La plupart des partis politiques ont appris la leçon, depuis 2011. La leçon qui dit que toute formation politique qui a composé, de près ou de loin, avec les islamistes d’Ennahdha, se brûle à son contact et son sort est scellé, puisque ce sera soit l’implosion soit la disparition, tout simplement.

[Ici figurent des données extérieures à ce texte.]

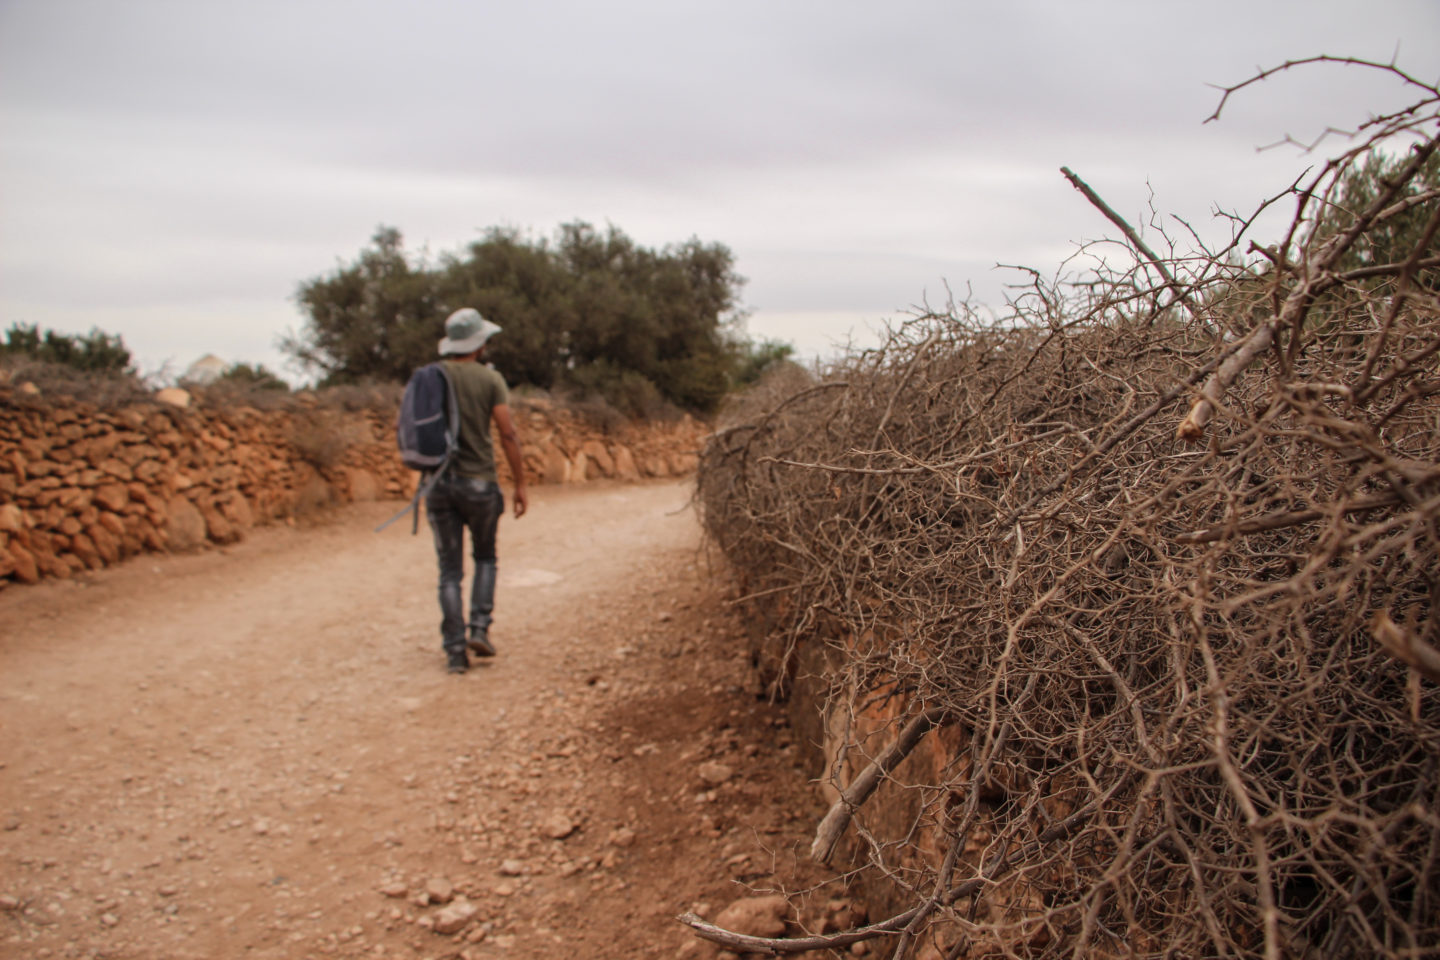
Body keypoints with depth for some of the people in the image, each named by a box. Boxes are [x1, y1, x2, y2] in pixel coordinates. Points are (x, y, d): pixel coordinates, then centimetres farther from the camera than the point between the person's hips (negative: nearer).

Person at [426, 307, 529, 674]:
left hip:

Comme cela a été le cas du CPR, d’Ettakattol, de Nidaa Tounes et la liste est longue…

Du coup, contrairement à ce que veulent prétendre ses leaders, Ennahdha est en train de rencontrer des difficultés insurmontables pour former des alliances et parvenir à faire passer un gouvernement qu’elle dirigera.

Par ailleurs, contrairement à ce que prétendent ses leaders, Ennahdha n’a pas l’intention de changer son habitude de gouverner derrière la  vitrine de quelqu’un d’autre. Il lui faut bien quelqu’un pour payer les pots qu’elle aura cassés. Et puis, la période à venir s’annonce très difficile. D’abord parce que la solution des problèmes économiques et sociaux n’est pas dans ses cordes. Ensuite, à cause de la conjoncture internationale qui s’annonce difficile, avec, notamment, le devoir de récupérer ses guerriers envoyés au Jihad, il y a quelques années en croisade.

Donc, effectivement, il semble bien qu’Ennahdha ne pourra pas se hasarder à gouverner toute seule et à assumer ce qui va se passer. Mais comme il y a peu de monde sur le perron de son temple à Montplaisir, pour ne pas dire, personne, comment va faire Ennahdha et derrière qui va-t-elle se cacher pour qu’il accomplisse ce qu’ « on » lui demande d’accomplir ?

Pourquoi pas le nouveau président Kaïs Saïed ? Pourquoi pas lui, qui semble à leurs yeux assez éloigné des basses combines des coulisses du pouvoir et qui est sincèrement rempli de bonne volonté pour prendre en main les problèmes du peuple qui lui a donné sa confiance ?

C’est d’ailleurs, peut-être dans ce sens, qu’ils commencent à sortir, çà et là, des termes tels que « le gouvernement du président », ou le président omnipuissant, de par le taux obtenu aux élections qui lui donnerait, comme ils se plaisent à le dire, le droit de gouverner ou, au moins, de collaborer à la gestion de l’Etat.

Néanmoins, ce que les manipulateurs d’Ennahdha semblent oublier, c’est qu’ils sont en face d’un universitaire, bien instruit et spécialisé en droit constitutionnel. Quelqu’un à qui il sera difficile de faire avaler des couleuvres. C’est un homme très à cheval sur les termes de la Constitution et surtout, en ce qui concerne les prérogatives de chacun.

Ainsi, en principe, il sera difficile pour eux d’impliquer le président dans leurs combines, pour ensuite lui faire endosser la responsabilité de leur échec. Car à ce jeu, il les a devancés et a promis aux tunisiens de faire son travail demandant aux autres d’en faire de même et que s’ils refusaient ou rechignaient, il allait les mettre devant leur responsabilité face à l’opinion publique en entier.